West Palm Beach attorney Jason Weisser isn’t just representing other drivers who say their C7 Z06 supercar has left them disappointed.
He’s one of the fold.
Weisser also happens to be a Corvette Z06 owner who loves to track his “brilliant … amazing” vehicle, as he described it in a recent interview with The Palm Beach Post.
But persistent overheating problems have left him questioning the decision to buy one of the Corvettes that sometimes list for more than $100,000.
“If you don’t pit your car to let it cool down,” Weisser says, “you’ll go into limp mode.”

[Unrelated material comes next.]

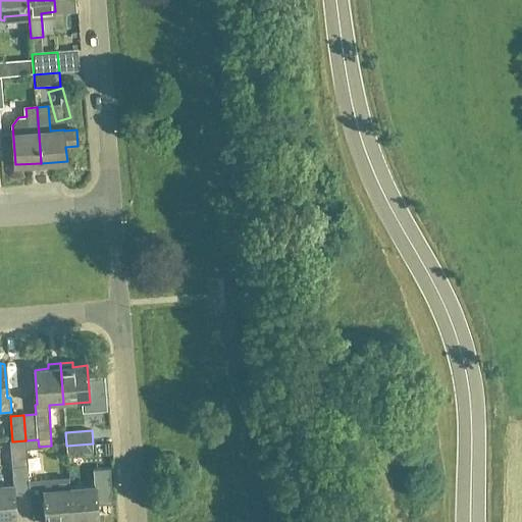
[(39,447),(38,439),(25,440),(25,449),(39,448),(39,447)]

He says that’s an unsafe situation on the track as well as the highway.
“A Z06 rapidly decelerating on a highway is dangerous and can result in a high-speed collision,” Weisser claimed in a multi-million-dollar lawsuit, filed earlier this month in U.S. District Court in Florida with Coral Gables attorney Stuart Grossman and Seattle attorney Steve Berman.
The suit calls the situation “unacceptable” for Z06 owners, who he says were told by GM they were buying a track-proven car.
“It’s frustrating,” Weisser says. “It’s a brilliant car. It’s an amazing car. But for GM to deny it doesn’t have this problem is laughable.”
Actually, we’re not sure GM is denying it. Weisser himself admits that GM has lived up to its warranties and repaired cars that have overheated. Weisser, however, believes the problem is “just a bad design” and “just about air flow.”
He says Corvette Chief Engineer Tadge Juechter himself has admitted the problem appears most often in hot climates, including in a February 2015 statement:
“Some may wonder why don’t we design to higher temperatures, say 110 degrees, to accommodate southern tracks in the summer,” Juechter wrote. “We have used the ‘pro driver at 86 degrees’ criteria for generations of Corvettes and for the vast majority of customers, it has resulted in excellent performance for their usage.”
In that same statement, Juechter (who has been quoted in other sources as saying that the overheating problem affects only about 5 percent of Z06s) wrote that designing the car for higher temperatures would require it to be larger, causing “a huge impact on appearance and aerodynamic drag.”
Weisser doesn’t buy that argument, pointing to the high-powered Chevrolet Camaro that apparently doesn’t have the overheating problems, and says that engine modifications for the 2017 Z06 still haven’t eliminated the situation. He believes that GM should buy back the cars or offer exchanges to dissatisfied customers who have lost resale value as a result.
I guess we’ll find out in court one day. So what do you think? Would you still buy a C7 Z06?